News on Six anchor Terry Hood says disaster is something of a way of life for Sam Porter. He left the pulpit at First Baptist church in Sapulpa several years ago to lead Oklahoma's Southern Baptist Disaster relief team.
He's since seen more than his share of tornadoes, floods and ice storms. When disaster struck on September 11th, Sam knew right where he needed to be. "After the World Trade Center fell, a temporary morgue was set up here, on this city street." And three days later, Sam Porter found himself here as well. "One of our men walked up this little hill and discovered the morgue. And the man from the morgue said boy, we're glad to see you guys from Oklahoma. We need help."
Sam was placed in charge of the chaplainry at the temporary morgue. He prayed over hundreds of bodies, and thousands of body parts. Unimaginable horror, that Sam says he survived through grace. "The first day I was here, inside this perimeter, the power of God was to me, overwhelming. We prayed probably hundreds of times every day with hundreds of guys, men and women. And we were never denied. Everyone always said, would you do that for me."

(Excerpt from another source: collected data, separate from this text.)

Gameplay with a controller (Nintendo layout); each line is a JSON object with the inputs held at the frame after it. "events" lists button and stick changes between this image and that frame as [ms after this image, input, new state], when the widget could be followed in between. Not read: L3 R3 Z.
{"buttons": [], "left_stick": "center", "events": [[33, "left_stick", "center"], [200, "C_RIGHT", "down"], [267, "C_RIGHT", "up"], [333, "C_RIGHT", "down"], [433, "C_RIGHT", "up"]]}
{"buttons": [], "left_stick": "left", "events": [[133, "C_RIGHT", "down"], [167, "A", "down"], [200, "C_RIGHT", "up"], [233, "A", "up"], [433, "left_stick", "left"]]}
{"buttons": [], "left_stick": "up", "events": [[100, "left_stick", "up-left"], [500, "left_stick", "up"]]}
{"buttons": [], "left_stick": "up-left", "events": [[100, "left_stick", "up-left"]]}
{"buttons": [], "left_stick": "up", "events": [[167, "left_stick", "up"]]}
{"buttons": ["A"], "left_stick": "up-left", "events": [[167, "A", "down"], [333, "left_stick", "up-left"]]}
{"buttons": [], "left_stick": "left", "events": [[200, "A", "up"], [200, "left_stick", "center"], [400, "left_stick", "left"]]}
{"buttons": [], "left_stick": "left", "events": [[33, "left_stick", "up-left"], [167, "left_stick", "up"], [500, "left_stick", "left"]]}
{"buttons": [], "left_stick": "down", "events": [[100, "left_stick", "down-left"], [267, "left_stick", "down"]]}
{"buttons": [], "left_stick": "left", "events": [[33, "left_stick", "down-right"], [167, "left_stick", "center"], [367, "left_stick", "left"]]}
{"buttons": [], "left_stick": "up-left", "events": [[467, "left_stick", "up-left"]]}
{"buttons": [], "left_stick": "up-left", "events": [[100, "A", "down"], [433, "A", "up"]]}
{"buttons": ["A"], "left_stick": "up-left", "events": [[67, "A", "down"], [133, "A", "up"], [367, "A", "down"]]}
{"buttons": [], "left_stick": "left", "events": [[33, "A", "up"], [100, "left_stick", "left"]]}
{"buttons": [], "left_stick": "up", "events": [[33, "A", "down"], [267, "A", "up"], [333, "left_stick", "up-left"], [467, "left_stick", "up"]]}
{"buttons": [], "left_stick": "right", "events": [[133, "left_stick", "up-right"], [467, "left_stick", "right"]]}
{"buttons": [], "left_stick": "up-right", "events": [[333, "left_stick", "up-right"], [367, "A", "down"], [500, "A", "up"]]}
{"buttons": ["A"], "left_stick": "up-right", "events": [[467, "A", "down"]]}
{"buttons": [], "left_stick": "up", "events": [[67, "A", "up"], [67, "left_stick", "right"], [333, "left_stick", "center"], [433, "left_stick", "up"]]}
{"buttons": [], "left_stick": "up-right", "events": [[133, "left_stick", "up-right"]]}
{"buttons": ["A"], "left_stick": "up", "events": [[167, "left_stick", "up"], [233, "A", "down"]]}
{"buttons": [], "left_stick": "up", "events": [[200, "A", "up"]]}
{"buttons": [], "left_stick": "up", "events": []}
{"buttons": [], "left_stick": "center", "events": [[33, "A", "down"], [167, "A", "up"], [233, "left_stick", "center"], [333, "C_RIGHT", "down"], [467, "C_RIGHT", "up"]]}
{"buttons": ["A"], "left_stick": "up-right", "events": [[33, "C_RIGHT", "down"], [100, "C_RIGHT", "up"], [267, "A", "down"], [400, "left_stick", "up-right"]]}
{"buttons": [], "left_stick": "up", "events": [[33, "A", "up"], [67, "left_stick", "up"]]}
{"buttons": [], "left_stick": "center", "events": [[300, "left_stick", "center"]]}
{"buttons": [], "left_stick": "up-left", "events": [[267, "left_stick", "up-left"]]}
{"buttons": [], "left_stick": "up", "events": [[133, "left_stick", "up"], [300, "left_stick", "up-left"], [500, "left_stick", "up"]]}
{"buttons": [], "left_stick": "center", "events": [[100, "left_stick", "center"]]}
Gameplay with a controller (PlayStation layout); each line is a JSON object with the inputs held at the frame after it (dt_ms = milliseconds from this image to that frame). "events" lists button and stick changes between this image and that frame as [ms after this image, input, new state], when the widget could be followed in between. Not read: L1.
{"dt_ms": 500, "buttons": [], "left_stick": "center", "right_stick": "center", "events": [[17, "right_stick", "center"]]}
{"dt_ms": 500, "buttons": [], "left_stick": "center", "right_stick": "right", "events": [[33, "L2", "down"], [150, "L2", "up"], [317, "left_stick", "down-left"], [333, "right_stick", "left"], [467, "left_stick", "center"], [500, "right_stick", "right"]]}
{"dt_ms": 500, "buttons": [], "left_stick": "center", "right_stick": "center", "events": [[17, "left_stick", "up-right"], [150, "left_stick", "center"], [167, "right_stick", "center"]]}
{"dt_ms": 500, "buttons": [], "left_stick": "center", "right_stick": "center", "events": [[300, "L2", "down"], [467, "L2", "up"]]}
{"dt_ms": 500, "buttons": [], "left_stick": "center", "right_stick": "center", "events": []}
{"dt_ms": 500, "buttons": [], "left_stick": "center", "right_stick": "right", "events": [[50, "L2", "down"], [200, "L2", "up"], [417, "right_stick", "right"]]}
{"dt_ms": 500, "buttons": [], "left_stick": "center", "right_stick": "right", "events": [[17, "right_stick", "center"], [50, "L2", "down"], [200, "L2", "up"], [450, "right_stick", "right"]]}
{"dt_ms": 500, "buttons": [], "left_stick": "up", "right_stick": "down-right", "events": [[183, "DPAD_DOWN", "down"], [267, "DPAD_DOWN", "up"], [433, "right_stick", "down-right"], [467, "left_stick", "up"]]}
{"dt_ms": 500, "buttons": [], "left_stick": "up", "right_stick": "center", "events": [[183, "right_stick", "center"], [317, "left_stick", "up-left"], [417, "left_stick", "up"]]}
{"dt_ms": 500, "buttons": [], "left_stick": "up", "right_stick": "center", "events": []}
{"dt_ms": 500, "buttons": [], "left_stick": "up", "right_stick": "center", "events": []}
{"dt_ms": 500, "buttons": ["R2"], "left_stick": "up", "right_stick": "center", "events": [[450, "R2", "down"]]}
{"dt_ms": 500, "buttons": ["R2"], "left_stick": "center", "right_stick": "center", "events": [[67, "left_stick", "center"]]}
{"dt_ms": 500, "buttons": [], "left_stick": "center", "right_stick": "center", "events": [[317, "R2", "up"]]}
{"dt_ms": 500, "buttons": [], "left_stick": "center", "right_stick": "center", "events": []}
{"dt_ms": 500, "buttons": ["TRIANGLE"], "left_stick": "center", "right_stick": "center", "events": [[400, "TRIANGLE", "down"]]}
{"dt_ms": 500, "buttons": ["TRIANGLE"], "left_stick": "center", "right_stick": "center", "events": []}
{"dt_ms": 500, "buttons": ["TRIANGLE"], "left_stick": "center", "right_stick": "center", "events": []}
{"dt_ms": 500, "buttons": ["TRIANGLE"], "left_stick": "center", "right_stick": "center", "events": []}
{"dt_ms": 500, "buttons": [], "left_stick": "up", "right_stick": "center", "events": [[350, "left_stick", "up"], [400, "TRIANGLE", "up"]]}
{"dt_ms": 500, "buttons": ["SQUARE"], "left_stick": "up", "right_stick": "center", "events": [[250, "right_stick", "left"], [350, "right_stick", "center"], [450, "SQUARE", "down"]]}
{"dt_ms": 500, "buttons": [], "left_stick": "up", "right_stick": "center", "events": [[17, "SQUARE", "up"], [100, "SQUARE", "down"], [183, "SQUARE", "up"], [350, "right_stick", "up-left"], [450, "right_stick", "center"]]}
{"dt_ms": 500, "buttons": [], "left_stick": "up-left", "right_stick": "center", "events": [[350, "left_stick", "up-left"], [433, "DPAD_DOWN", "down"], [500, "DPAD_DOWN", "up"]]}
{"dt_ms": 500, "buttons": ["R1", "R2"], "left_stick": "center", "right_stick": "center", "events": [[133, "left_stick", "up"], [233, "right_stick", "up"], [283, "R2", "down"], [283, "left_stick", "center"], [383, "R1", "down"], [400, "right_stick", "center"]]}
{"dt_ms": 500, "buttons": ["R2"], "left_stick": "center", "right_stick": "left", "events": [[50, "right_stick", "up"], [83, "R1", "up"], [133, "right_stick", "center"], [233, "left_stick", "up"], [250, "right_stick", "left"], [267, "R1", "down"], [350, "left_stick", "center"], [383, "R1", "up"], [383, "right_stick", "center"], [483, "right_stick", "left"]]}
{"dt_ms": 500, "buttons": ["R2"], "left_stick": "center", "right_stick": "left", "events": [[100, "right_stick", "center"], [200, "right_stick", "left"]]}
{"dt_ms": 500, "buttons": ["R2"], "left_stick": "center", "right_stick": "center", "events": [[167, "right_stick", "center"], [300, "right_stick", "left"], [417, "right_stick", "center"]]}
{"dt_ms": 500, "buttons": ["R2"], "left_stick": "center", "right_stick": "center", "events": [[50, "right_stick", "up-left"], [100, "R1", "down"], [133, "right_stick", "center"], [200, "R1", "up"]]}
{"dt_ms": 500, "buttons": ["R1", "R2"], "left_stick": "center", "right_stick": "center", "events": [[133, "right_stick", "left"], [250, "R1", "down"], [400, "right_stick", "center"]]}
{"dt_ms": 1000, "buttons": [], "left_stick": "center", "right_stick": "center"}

Sam spent almost two weeks in New York on that first visit. He's been back three times since, coordinating Oklahoma volunteers, and doing what he can to heal the brokenhearted. For Sam Porter, Ground Zero is the place where heaven and hell collided. "I had the question asked hundreds of times, where is God in this? And I would say, well God is in this by you and me, and thousands of people pulling together and praying together, rising up and saying, we're going to make it."
Thousands of volunteers from Baptist Disaster Relief teams have traveled to New York since September 11th. They've cleaned apartments, washed clothes, served meals, and prayed.
Sam Porter says they'll be there as long as the need lasts.